Circumstances have challenged my belief that being fulfilled indepently is of the greatest of self-actualization levels. Being alone defies societal norms. Perhaps many people avoid independent status because they can't get past the pressures of being part of a couple. Despite my high education level, I continue to get that pitiful stare with, "... but not even a boyfriend?"
The patronizing assumptions stopped bothering me years ago. In fact, I take pride in my independence and savor my freedom. My mind, days, life doesn't include the necessity of considering anyone else. I thought I had reached the social pinnacle, until now.

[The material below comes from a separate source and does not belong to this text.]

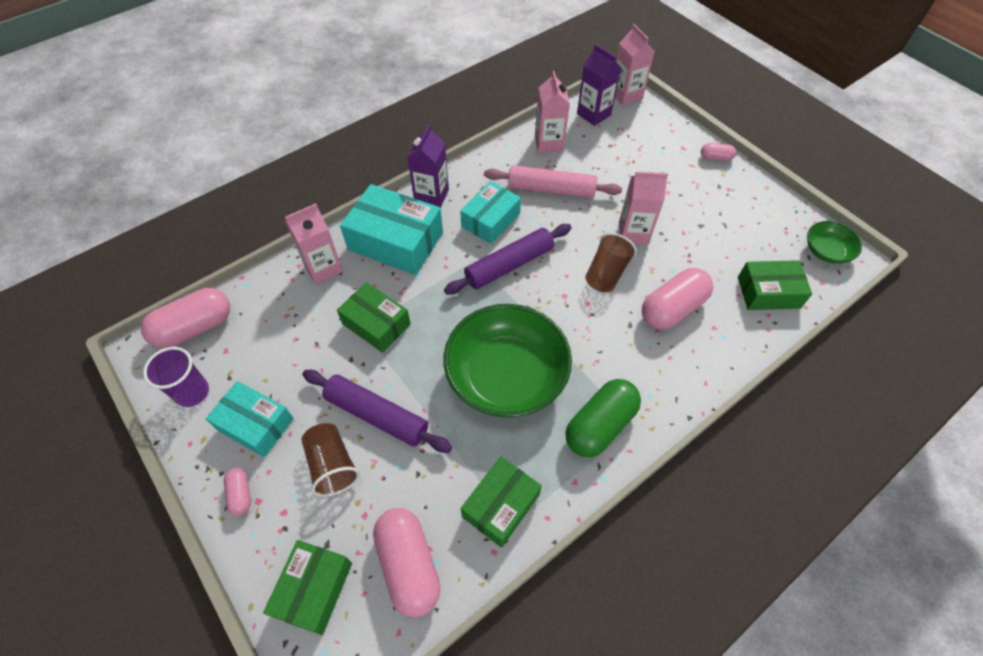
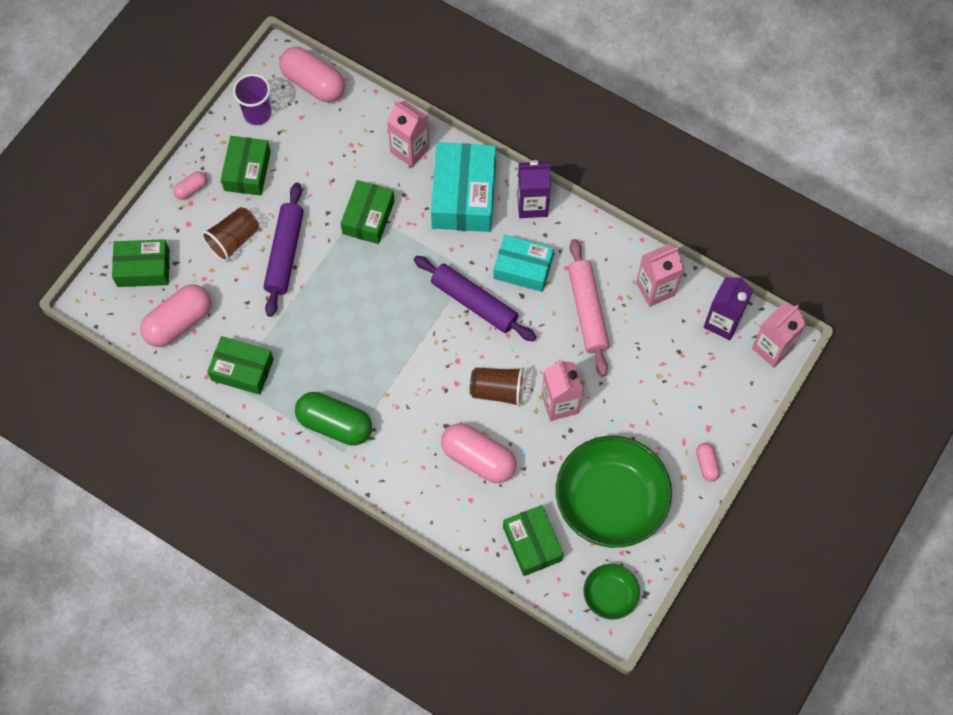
camera: 70 degrees right, 10 degrees up
(255, 424) = (247, 171): turquoise box -> green box
(506, 375) = (355, 338): green bowl -> green bowl (610, 501)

As much courage as it takes to face life alone, the true challenge is living a self-determined quality of life while welcoming another person unconditionally. Life gets messy. Jealousy, insecurity, compromising, forgiveness, understanding, stability become necessary, consistent ingredients. To allow someone in your heart takes the utmost vulnerability. Initially, for a long duration, I fought it.
My walls have been broken, tests all passed, and I've surrendered. He's so precious, I haven't shared details about him with anyone. I love him like I've never thought possible. Never could I considered promising to stay by someone until death occurs... until now.
Words are insignificant. Nothing can describe the level I've achieved. It's forever. With him, it's forever. I love him. I trust him. He adds vibrance to my life. He makes me laugh, smile, think, excel, and live.
Without hesitation, I vow to be his... 'til death due us part.